3. Condamne Y1________ à 16 mois de privation de liberté avec sursis durant un délai d’épreuve de deux ans.
4. Reconnaît Y2________ coupable de complicité d’une tentative de brigandage commise le 10 décembre 2019 et de la violation des normes COVID dans les établissements publics commise le 5 novembre 2020.
5. Condamne Y2________ à six mois de privation de liberté avec sursis durant un délai d’épreuve de deux ans.
6. Constate l’incompétence du ministère public à poursuivre le prévenu en application de l’article 52 LPCom a contrario.
7. Reconnaît Y2________ coupable de lésions corporelles simples au moyen d’un objet dangereux commises le 21 avril 2021 à l’encontre de H.________.
8. Condamne Y2________ à 60 jours-amende à 60 francs (soit 3'600 francs au total) avec sursis pour une durée de trois ans et dit que cette peine est complémentaire à celle prononcée le 19 mai 2020.
9. Informe Y1________ et Y2________ que, si durant le délai d'épreuve du sursis, ils commettent un crime ou un délit et qu’il y a dès lors lieu de prévoir qu’ils commettront de nouvelles infractions, les sursis pourront être révoqués et la peine mise à exécution.
10. Renonce à révoquer le sursis accordé à Y2________ le 26 août 2019 par le Ministère public de Neuchâtel, parquet général.
11. Condamne Y1________ et Y2________ solidairement au paiement d’une indemnité de tort moral de 1'000 francs en faveur de X2________.
12. Renvoie X1________ à agir par la voie civile.
13. Condamne Y1________ au paiement des 2/5èmes des frais de la cause et Y2________ 3/5èmes.
14. Fixe à 2'273 francs, frais, débours et TVA inclus, l’indemnité due par l’État à Me L.________, avocat d’office de X1________, étant précisé qu’aucun acompte n’a encore été versé et dit qu’elle n’est pas remboursable.
15. Rejette toute autre ou plus ample conclusion.
IV. Les frais de la procédure d’appel sont arrêtés à 6’000 francs ; 4'800 francs sont mis à la charge de Y1________ et Y2________ par moitié chacun, le solde étant laissé à la charge de l’Etat et X1________, qui a été victime d’un acte illicite violent, ne doit pas être amené à supporter une quelconque part des frais de justice (cf. cons. 13.f).
V. Une indemnité de 2'314.20 francs, frais et TVA compris, est allouée à Me L.________ à titre d’indemnité d’avocat d’office pour la défense de X1________ devant la Cour pénale.

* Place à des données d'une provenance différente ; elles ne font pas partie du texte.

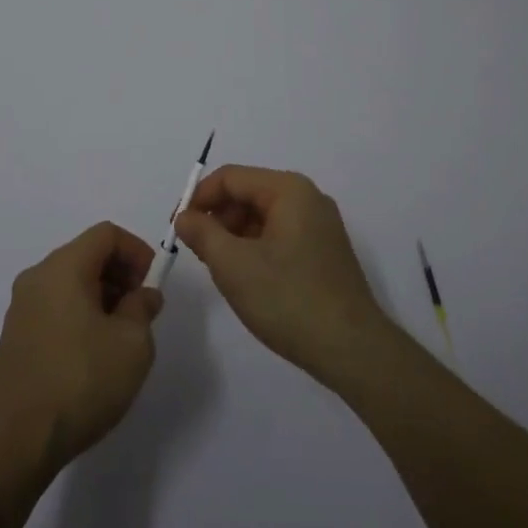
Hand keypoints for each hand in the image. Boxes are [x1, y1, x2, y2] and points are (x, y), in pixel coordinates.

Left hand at [0, 222, 164, 468]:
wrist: (19, 440)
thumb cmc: (82, 381)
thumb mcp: (132, 344)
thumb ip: (143, 308)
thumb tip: (143, 295)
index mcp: (63, 268)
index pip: (106, 234)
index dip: (136, 251)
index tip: (151, 284)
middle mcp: (37, 277)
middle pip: (86, 254)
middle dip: (120, 273)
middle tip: (140, 310)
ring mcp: (21, 306)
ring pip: (70, 281)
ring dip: (101, 295)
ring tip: (121, 334)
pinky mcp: (16, 335)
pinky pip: (55, 305)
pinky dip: (80, 312)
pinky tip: (93, 351)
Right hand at [174, 166, 388, 382]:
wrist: (351, 350)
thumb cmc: (288, 299)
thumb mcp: (233, 265)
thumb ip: (202, 233)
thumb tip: (185, 217)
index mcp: (289, 190)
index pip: (230, 178)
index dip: (198, 198)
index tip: (176, 228)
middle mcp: (308, 198)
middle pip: (248, 194)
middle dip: (217, 218)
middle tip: (196, 252)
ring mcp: (320, 226)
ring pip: (262, 217)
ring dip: (234, 235)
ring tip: (220, 269)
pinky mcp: (324, 251)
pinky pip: (279, 235)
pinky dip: (255, 248)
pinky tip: (247, 278)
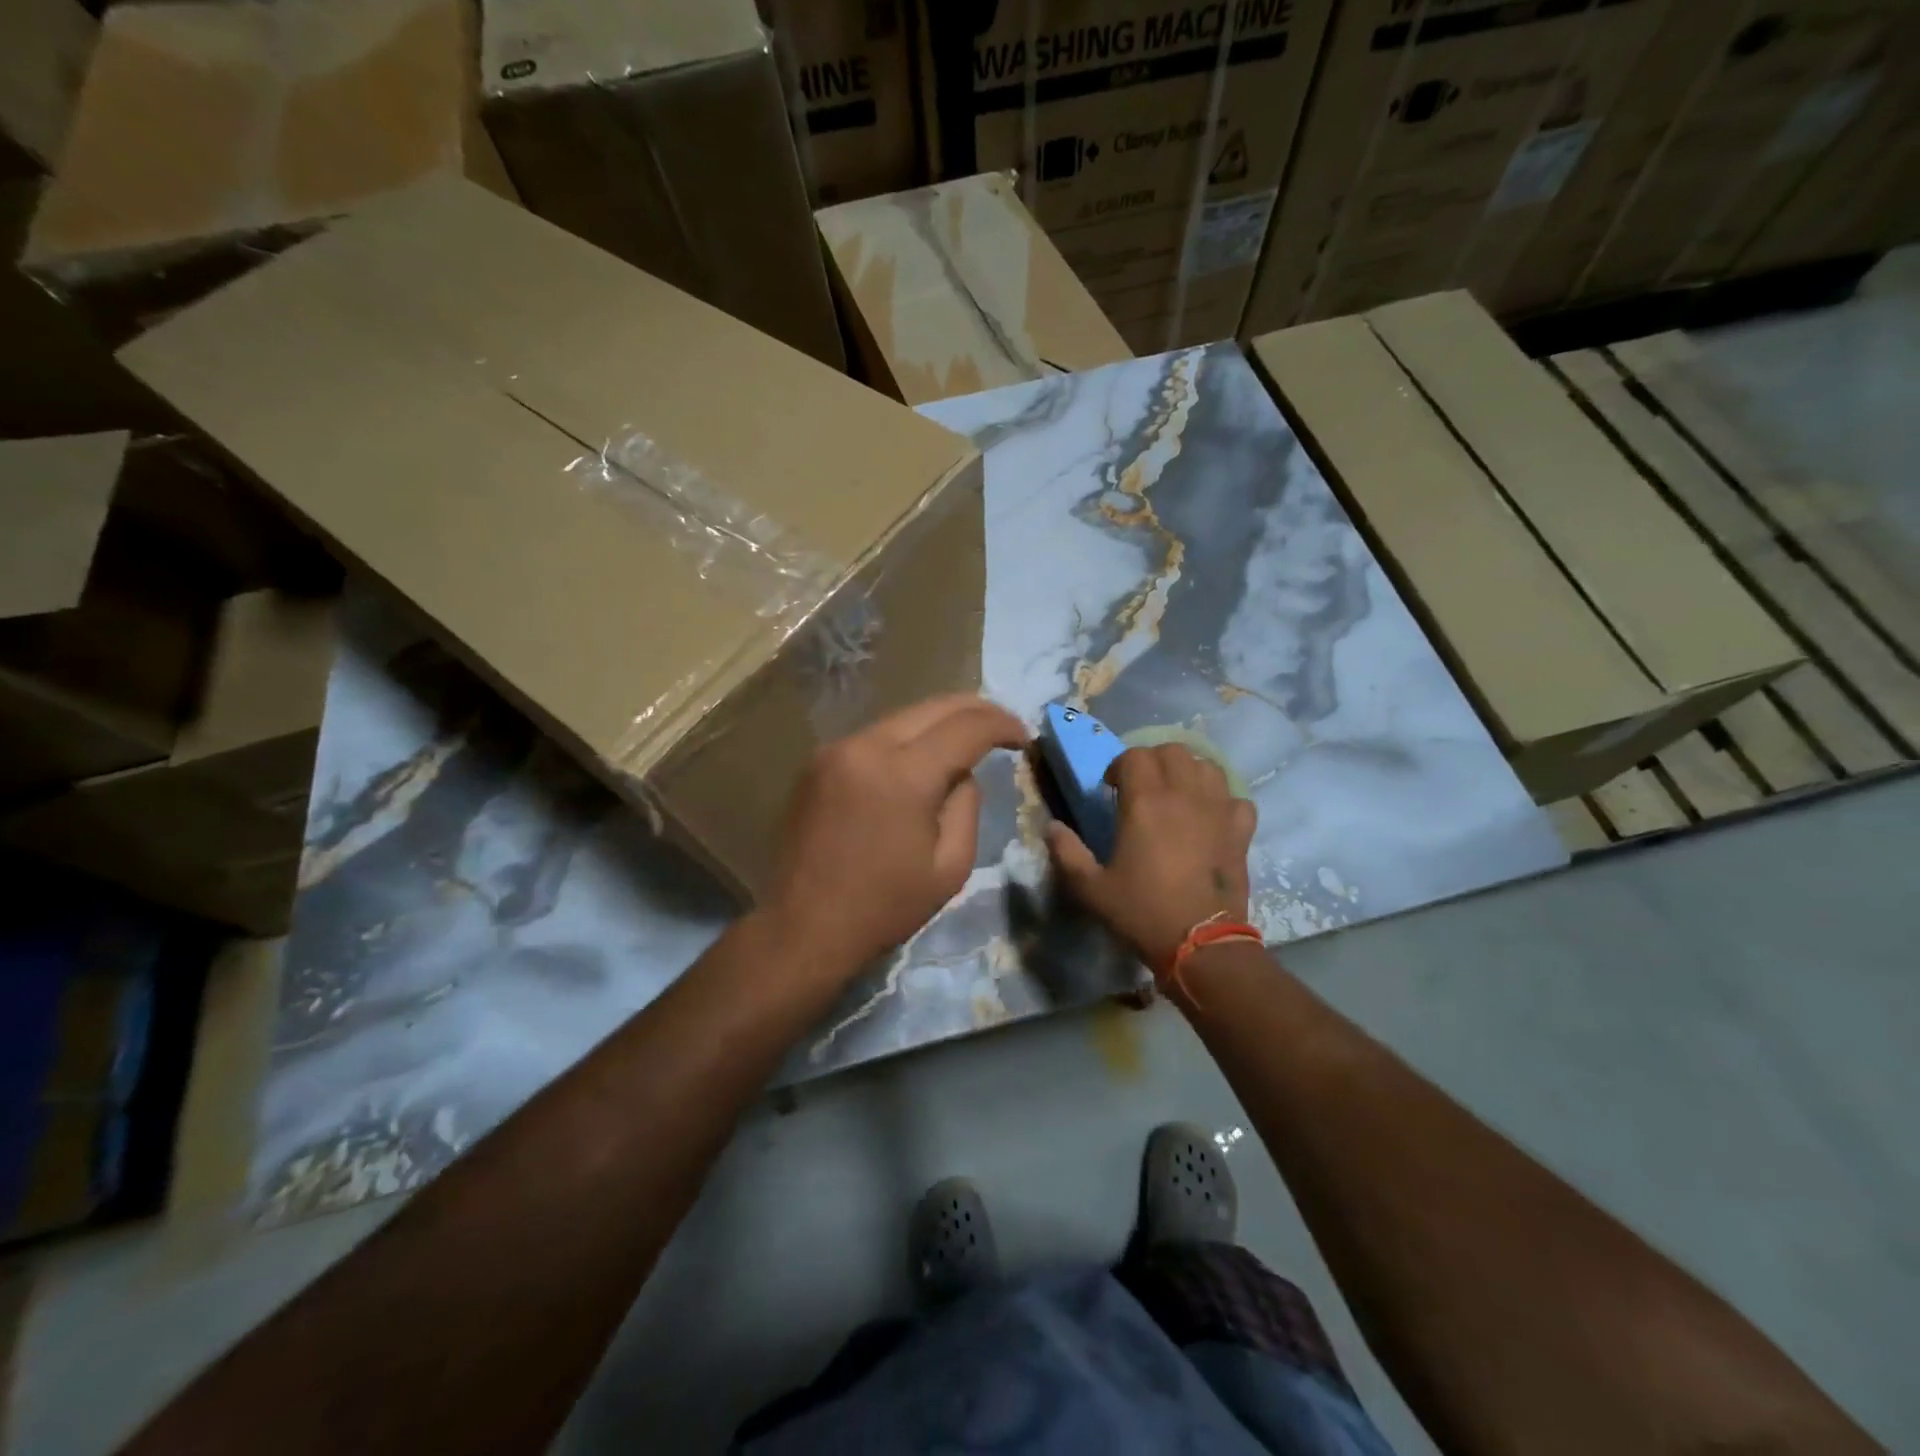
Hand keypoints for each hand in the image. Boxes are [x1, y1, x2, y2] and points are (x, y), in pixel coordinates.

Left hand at [763, 695, 1027, 975]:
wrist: (803, 927)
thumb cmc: (884, 906)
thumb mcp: (950, 866)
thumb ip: (966, 806)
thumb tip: (961, 774)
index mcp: (904, 774)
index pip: (966, 727)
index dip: (1001, 724)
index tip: (1023, 736)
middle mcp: (866, 746)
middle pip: (932, 707)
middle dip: (975, 710)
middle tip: (1003, 726)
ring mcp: (836, 749)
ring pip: (901, 717)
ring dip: (938, 723)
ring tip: (966, 740)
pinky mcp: (818, 762)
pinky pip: (875, 736)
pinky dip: (906, 739)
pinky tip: (921, 757)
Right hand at [1047, 744, 1256, 971]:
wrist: (1200, 944)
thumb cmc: (1141, 911)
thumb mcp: (1090, 888)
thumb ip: (1066, 853)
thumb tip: (1051, 827)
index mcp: (1145, 802)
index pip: (1135, 755)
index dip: (1119, 766)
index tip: (1111, 789)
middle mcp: (1184, 795)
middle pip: (1173, 751)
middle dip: (1154, 761)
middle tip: (1142, 788)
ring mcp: (1218, 811)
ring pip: (1207, 767)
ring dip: (1189, 773)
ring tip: (1176, 796)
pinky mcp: (1241, 831)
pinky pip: (1236, 799)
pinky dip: (1223, 801)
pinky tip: (1211, 818)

Cette indemnité n’est pas remboursable pour les raisons indiquées au chiffre IV du présent dispositif.
VI. Octroie une indemnité de 514.40 francs au sens de l’article 429 al. 1 let. a CPP en faveur de Y2________ et une indemnité du même montant en faveur de Y1________.
VII. Le présent jugement est notifié à X1________, par Me L.________, au ministère public, à La Chaux-de-Fonds (MP.2020.3146), à X2________, à Y1________, par Me N.________, à Y2________, par Me O.________, au Tribunal de police des Montagnes et du Val-de-Ruz, à La Chaux-de-Fonds (POL.2021.766). Copie est adressée pour information à F.________ et à G.________.